Next, we will discuss (very briefly) these issues for other types of local minimizers, which are fully stable in either the Lipschitzian or Hölderian sense.

3 Critical Lagrange multipliers for fully stable minimizers

The notion of Lipschitzian full stability was introduced by Levy et al. (2000) in the extended real-valued framework of finite-dimensional optimization as follows: given \(f:I\!\!R^n\times I\!\!R^d\rightarrow \bar{I\!\!R}\) and a nominal parameter pair \((\bar{v},\bar{p})\in I\!\!R^n\times I\!\!R^d\), a point \(\bar{x}\) is said to be a Lipschitzian fully stable local minimizer of \(f\) if there is a number \(\gamma >0\) such that the argminimum mapping

$$\begin{aligned} M_\gamma :(v,p)\mapsto \text{ argmin }\big \{f(x,p)-\langle v,x\rangle \big |\;\Vert x-\bar{x}\Vert \le \gamma \big \} \end{aligned}$$

is single-valued and locally Lipschitz continuous around \((\bar{v},\bar{p})\) with \(M_\gamma (\bar{v},\bar{p})=\bar{x}\), and moreover the local optimal value function

$$\begin{aligned} m_\gamma :(v,p)\mapsto \inf \big \{f(x,p)-\langle v,x\rangle \big |\;\Vert x-\bar{x}\Vert \le \gamma \big \} \end{aligned}$$

is also locally Lipschitz continuous around the reference parameter pair \((\bar{v},\bar{p})\).
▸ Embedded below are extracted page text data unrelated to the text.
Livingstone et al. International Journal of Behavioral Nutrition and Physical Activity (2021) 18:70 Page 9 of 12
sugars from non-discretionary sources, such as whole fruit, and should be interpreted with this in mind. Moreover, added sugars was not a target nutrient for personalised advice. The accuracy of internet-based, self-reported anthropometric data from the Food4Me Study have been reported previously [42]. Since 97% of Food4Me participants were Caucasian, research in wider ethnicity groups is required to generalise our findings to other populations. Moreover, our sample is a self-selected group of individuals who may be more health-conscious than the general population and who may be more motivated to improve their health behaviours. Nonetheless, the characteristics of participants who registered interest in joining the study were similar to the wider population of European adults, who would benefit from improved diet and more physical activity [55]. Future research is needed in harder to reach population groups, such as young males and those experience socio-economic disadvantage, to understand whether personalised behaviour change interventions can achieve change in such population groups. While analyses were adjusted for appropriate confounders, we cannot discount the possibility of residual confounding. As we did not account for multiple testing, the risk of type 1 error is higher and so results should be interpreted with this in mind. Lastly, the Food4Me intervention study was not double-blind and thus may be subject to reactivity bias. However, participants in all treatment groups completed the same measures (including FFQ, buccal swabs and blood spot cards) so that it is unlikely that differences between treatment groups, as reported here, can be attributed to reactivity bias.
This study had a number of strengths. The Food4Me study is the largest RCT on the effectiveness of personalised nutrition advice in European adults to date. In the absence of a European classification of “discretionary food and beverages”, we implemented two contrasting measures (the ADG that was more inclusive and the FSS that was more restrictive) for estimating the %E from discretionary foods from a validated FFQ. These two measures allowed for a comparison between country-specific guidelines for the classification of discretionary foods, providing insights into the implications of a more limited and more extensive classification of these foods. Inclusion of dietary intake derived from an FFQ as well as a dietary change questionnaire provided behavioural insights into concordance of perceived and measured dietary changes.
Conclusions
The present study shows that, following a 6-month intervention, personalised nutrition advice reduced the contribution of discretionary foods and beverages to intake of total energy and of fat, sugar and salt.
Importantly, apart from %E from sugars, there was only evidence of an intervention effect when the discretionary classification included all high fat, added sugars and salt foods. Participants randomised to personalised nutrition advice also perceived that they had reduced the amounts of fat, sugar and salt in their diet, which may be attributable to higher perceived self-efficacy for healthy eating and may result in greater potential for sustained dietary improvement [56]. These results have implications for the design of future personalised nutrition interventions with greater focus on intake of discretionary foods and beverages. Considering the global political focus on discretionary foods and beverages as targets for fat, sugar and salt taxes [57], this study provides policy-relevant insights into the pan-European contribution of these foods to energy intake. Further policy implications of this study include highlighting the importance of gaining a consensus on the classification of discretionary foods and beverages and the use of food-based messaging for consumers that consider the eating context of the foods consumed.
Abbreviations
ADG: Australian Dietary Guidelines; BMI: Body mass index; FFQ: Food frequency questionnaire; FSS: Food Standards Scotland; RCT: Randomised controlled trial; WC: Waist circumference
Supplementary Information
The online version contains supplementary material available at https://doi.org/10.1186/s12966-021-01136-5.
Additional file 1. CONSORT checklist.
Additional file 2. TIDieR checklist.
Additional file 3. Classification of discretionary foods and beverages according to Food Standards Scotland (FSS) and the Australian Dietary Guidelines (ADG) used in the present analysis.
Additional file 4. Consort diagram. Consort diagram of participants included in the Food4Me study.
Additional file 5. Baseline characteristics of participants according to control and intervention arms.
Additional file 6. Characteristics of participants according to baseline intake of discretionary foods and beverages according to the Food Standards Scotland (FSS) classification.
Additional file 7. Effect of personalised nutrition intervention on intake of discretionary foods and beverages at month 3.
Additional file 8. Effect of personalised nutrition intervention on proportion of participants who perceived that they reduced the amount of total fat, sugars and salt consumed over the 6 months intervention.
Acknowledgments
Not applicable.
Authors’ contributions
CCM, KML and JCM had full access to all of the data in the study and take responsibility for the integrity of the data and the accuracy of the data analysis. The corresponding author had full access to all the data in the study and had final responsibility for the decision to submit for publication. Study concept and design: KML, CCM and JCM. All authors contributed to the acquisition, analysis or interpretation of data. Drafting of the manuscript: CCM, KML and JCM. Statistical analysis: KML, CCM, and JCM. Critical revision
We can see that the difference between tilt and full stability is that the local single-valuedness and Lipschitz continuity of the solution map is required not only with respect to tilt perturbations \(v\) but also with respect to basic perturbations \(p\), which enter the objective in the general way while together with the tilt component. The main result of Levy, Poliquin, and Rockafellar (2000) provides a characterization of Lipschitzian full stability in terms of a partial version of the generalized Hessian for a broad class of extended real-valued functions \(f(x,p)\), which are prox-regular and subdifferentially continuous in \(x\) with compatible parametrization by \(p\) at the reference point under the validity of a certain basic constraint qualification.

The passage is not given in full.